Financial literary bailout for the younger generation
In the aftermath of the global financial crisis, financial literacy is still low among young adults. According to a new study published in the Journal of Consumer Affairs, only twenty-seven percent of people aged 23-28 can answer three basic questions about interest rates, inflation, and risk diversification, and other basic financial concepts. Furthermore, this result was amplified when studying the answers of young women, African-Americans, and Hispanics, and those with low educational attainment. The results were compiled from a national study, and were consistent with the findings from the Financial Capability Survey, the results of which were released last December by Secretary Geithner and Secretary Duncan.

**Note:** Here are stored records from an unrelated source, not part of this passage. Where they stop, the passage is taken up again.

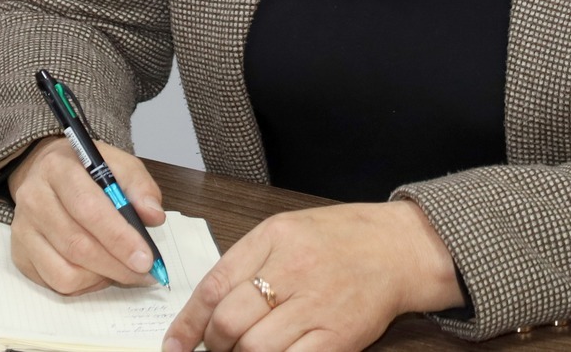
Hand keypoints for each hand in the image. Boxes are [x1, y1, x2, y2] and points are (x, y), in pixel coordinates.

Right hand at [8, 134, 167, 293]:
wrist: (45, 171)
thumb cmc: (85, 171)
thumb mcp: (117, 164)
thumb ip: (138, 186)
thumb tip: (153, 216)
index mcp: (58, 168)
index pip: (88, 208)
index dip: (119, 237)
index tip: (146, 258)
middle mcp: (34, 198)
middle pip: (76, 245)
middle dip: (117, 265)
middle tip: (144, 273)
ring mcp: (23, 228)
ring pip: (64, 272)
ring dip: (101, 277)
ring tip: (120, 267)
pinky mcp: (19, 253)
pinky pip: (54, 283)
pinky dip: (83, 284)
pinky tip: (97, 269)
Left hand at [161, 201, 460, 351]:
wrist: (396, 249)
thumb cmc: (338, 240)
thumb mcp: (284, 231)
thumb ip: (245, 262)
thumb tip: (207, 307)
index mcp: (273, 238)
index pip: (215, 285)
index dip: (188, 322)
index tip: (174, 345)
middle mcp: (293, 270)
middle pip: (231, 321)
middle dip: (214, 344)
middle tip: (215, 348)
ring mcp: (317, 306)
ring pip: (256, 348)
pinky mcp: (339, 338)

The research, headed by Dr. Annamaria Lusardi, shows that financial literacy is largely influenced by parental education levels and financial habits. Lusardi analyzed financial literacy questions based on knowledge of simple concepts, such as the capacity to do a two-percent calculation, and the workings of inflation and risk diversification. Dr. Lusardi points out, "In today's demanding financial environment young people represent a powerful consumer group. They must make complicated financial decisions at an early age, and financial mistakes made early in life can be costly. Student loan or credit card debt can have a devastating long-term impact on quality of life and career choice."

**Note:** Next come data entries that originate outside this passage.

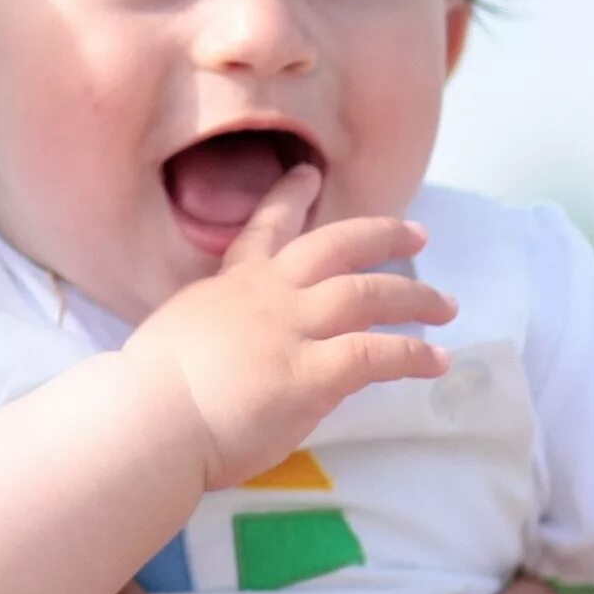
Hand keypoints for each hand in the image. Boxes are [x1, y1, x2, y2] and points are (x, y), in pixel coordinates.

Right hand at [123, 164, 456, 490]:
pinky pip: (379, 354)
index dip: (289, 197)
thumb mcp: (176, 337)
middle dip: (381, 234)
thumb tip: (222, 350)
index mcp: (230, 285)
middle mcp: (268, 295)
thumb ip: (209, 332)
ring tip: (446, 305)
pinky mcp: (314, 372)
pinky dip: (414, 355)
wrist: (148, 418)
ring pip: (370, 294)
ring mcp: (293, 329)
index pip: (264, 228)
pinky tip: (437, 361)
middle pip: (336, 246)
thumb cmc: (146, 392)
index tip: (309, 175)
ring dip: (415, 297)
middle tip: (416, 232)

Young people who are financially literate are more likely to have college educated parents (in particular, college educated mothers), and their parents were likely investors in stocks and retirement savings during their formative years (when respondents were twelve to seventeen years old). For instance, according to the study a college-educated young male whose parents had stocks and retirement savings when the respondent was a teen-ager (12-17 years old) was about forty-five percent more likely to know about risk diversification than a female with less than a high school education, whose parents were not wealthy. Additionally, young people who had high school teachers interested in students and peers who planned to go to college were more likely to display higher financial literacy later in life.

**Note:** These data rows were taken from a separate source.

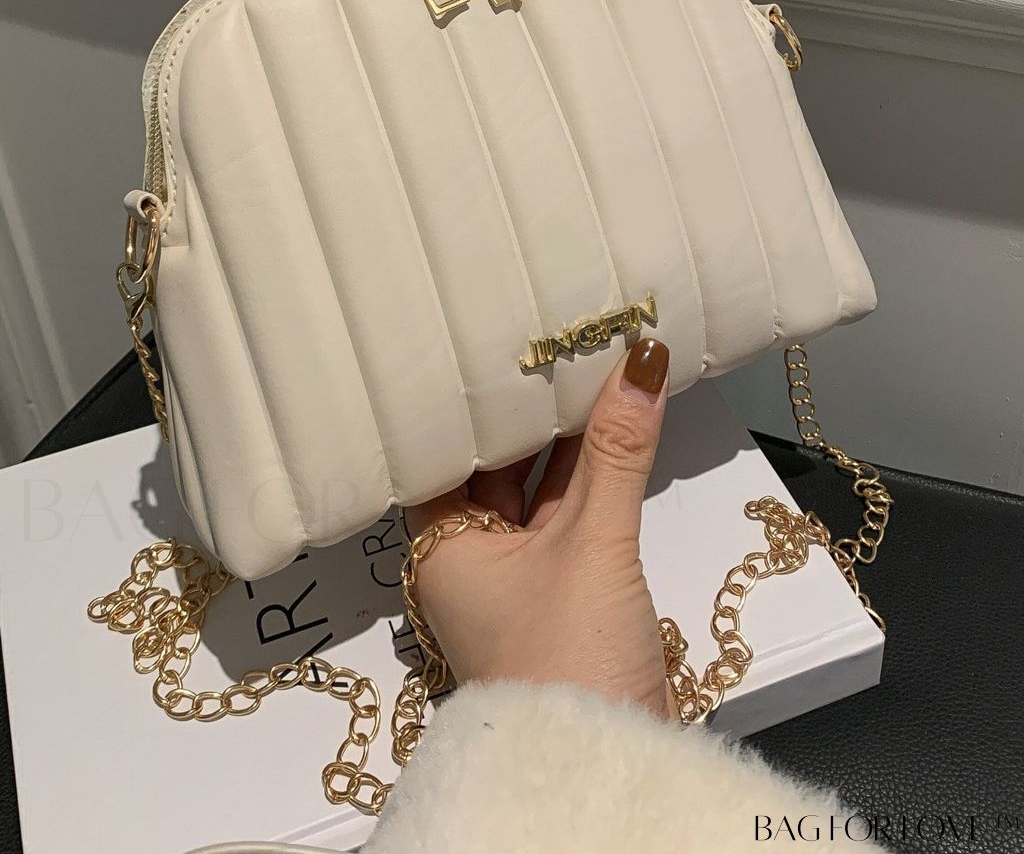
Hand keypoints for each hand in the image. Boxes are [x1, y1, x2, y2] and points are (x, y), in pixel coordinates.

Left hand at [405, 339, 670, 716]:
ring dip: (566, 444)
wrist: (606, 764)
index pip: (443, 451)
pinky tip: (615, 430)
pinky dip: (590, 478)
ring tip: (589, 368)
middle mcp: (470, 560)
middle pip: (493, 467)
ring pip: (536, 492)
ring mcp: (519, 579)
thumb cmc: (567, 658)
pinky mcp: (562, 595)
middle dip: (528, 413)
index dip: (471, 399)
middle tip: (554, 341)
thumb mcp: (592, 543)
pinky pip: (568, 518)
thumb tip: (641, 363)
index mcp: (442, 546)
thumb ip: (618, 452)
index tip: (495, 340)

Lusardi says, "If we do not address financial illiteracy among young people through high school literacy classes, we will fail to equip young people with the tools they need to make financial decisions, and we may pay the cost down the road. Not everybody has an opportunity to learn from their parents or their friends. Young people at the start of their career, or who are in the process of buying their first home need to be financially knowledgeable before they engage in financial contracts."